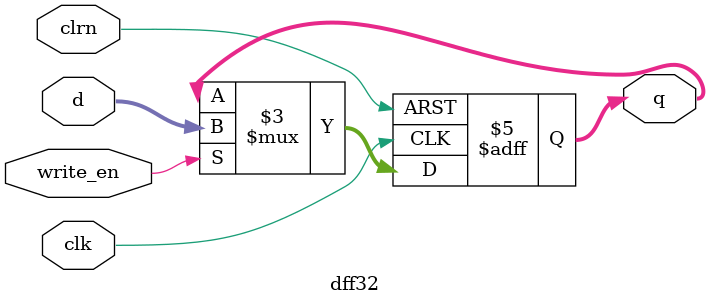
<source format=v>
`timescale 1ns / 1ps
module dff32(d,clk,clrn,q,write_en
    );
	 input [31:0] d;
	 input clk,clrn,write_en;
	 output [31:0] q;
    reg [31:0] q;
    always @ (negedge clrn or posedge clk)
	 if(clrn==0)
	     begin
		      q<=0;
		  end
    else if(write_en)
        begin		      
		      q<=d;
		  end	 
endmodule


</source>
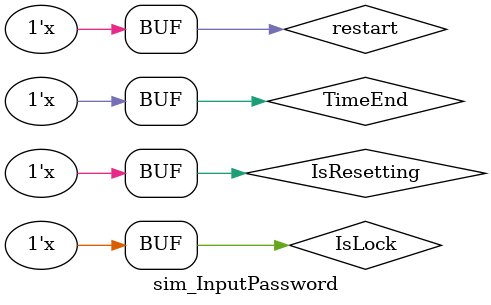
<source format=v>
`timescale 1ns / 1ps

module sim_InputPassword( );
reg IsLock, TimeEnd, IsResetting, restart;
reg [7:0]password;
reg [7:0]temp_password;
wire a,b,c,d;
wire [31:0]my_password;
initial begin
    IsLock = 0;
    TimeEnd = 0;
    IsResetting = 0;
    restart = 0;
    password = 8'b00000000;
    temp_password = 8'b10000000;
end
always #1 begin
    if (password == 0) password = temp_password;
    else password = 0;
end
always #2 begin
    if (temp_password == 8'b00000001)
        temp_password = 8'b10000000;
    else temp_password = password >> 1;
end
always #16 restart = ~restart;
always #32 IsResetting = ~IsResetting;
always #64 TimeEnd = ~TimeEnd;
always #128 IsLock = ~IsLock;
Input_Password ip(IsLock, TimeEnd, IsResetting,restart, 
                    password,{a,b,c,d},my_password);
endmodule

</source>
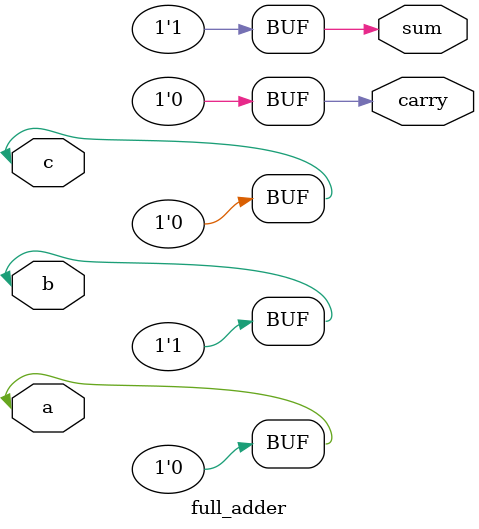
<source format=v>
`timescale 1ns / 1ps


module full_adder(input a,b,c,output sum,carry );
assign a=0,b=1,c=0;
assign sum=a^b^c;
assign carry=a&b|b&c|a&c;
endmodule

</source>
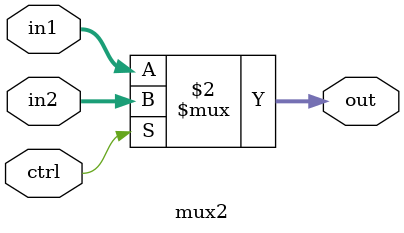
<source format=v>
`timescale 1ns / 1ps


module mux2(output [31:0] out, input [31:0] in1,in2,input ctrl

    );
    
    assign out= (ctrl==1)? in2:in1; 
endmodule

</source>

----------------------------------------

Output everything in the records above word for word, but not the pictures.

<source format=v>
`timescale 1ns / 1ps
module dff32(d,clk,clrn,q,write_en
    );
	 input [31:0] d;
	 input clk,clrn,write_en;
	 output [31:0] q;
    reg [31:0] q;
    always @ (negedge clrn or posedge clk)
	 if(clrn==0)
	     begin
		      q<=0;
		  end
    else if(write_en)
        begin		      
		      q<=d;
		  end	 
endmodule


</source>
<source format=v>
`timescale 1ns / 1ps

module sim_InputPassword( );
reg IsLock, TimeEnd, IsResetting, restart;
reg [7:0]password;
reg [7:0]temp_password;
wire a,b,c,d;
wire [31:0]my_password;
initial begin
    IsLock = 0;
    TimeEnd = 0;
    IsResetting = 0;
    restart = 0;
    password = 8'b00000000;
    temp_password = 8'b10000000;
end
always #1 begin
    if (password == 0) password = temp_password;
    else password = 0;
end
always #2 begin
    if (temp_password == 8'b00000001)
        temp_password = 8'b10000000;
    else temp_password = password >> 1;
end
always #16 restart = ~restart;
always #32 IsResetting = ~IsResetting;
always #64 TimeEnd = ~TimeEnd;
always #128 IsLock = ~IsLock;
Input_Password ip(IsLock, TimeEnd, IsResetting,restart, 
                    password,{a,b,c,d},my_password);
endmodule

</source>
<source format=v>
`timescale 1ns / 1ps


module full_adder(input a,b,c,output sum,carry );
assign a=0,b=1,c=0;
assign sum=a^b^c;
assign carry=a&b|b&c|a&c;
endmodule

</source>
<source format=v>
`timescale 1ns / 1ps


module mux2(output [31:0] out, input [31:0] in1,in2,input ctrl

    );
    
    assign out= (ctrl==1)? in2:in1; 
endmodule

</source>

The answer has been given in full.